The hallmark sign of a person undergoing asphyxiation is an inability to breathe normally. This may manifest as wheezing, clutching at the throat, agitation or loss of consciousness. Often, an afflicted person will turn blue from lack of oxygen and will gasp for breath but be unable to get air. If you see someone who is unable to breathe, call medical professionals immediately.
Following asphyxiation, a characteristic foam may form in the airways, according to ENotes. This occurs when lung mucus mixes with air in the trachea as the victim unsuccessfully attempts to breathe. This foam can be found in the lungs or the throat and is typical in cases of drowning.

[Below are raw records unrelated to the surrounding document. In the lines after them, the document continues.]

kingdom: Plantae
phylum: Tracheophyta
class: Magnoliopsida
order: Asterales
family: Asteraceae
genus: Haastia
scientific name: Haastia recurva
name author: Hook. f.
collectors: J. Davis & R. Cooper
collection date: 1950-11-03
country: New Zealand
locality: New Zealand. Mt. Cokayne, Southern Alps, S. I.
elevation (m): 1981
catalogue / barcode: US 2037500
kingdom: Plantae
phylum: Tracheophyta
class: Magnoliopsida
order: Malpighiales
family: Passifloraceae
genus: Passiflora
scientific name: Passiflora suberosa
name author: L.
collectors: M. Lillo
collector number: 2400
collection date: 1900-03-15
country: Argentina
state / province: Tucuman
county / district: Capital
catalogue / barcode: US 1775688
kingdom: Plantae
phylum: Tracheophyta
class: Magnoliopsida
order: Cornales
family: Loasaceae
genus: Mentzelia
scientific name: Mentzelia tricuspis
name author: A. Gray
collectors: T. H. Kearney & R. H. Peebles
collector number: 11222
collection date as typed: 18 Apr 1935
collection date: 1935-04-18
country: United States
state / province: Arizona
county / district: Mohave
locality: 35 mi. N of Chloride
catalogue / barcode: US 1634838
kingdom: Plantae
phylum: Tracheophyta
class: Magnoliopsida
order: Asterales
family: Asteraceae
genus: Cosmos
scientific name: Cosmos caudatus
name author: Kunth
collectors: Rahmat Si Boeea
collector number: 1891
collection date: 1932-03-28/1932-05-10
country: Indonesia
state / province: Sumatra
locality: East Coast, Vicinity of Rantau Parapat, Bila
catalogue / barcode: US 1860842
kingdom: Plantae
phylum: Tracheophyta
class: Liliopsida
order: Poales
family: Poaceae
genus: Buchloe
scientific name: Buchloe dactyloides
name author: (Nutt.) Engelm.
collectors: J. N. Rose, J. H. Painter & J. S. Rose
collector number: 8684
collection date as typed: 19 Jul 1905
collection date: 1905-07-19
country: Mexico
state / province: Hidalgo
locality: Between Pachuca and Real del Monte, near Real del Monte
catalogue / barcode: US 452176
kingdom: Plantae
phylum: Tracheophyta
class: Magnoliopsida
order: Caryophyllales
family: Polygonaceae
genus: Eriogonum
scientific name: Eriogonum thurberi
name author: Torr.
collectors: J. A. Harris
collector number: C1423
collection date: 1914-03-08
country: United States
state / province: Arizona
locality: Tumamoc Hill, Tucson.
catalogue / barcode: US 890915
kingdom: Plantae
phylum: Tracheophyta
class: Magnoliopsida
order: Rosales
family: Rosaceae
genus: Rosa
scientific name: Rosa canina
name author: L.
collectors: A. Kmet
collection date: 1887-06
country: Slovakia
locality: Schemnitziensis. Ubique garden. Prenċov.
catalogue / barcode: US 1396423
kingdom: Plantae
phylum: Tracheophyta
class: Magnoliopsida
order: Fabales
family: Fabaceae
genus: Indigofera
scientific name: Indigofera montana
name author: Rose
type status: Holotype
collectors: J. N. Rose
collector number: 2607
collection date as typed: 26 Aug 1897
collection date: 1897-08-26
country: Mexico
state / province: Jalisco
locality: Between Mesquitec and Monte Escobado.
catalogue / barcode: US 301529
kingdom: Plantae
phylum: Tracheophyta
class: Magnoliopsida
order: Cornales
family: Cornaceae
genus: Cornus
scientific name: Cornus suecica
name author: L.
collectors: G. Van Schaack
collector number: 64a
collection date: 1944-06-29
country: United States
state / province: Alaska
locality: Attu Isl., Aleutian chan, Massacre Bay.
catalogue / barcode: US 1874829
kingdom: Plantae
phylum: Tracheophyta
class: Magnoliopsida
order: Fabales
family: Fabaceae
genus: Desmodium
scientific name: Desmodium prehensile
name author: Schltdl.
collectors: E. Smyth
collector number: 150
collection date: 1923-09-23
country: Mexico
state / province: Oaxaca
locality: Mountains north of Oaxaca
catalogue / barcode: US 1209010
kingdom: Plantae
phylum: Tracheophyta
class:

An important sign of asphyxiation is evidence of a neck injury that prevents normal breathing. Look for a physical obstruction around the neck that cuts off the victim's air supply. Neck bruises, a bleeding neck or broken neck bones signal a possible cause of asphyxiation. Victims also inflict neck wounds with their fingernails as they claw at their throats in an attempt to breathe.
Asphyxiation victims often display bloodshot eyes. Their eyes may look reddish with small red or purple splotches, according to ENotes. This condition occurs because of a build-up of pressure within the head, leading to small capillaries bursting in the eyes. These small hemorrhages also can occur in the face, neck and lungs.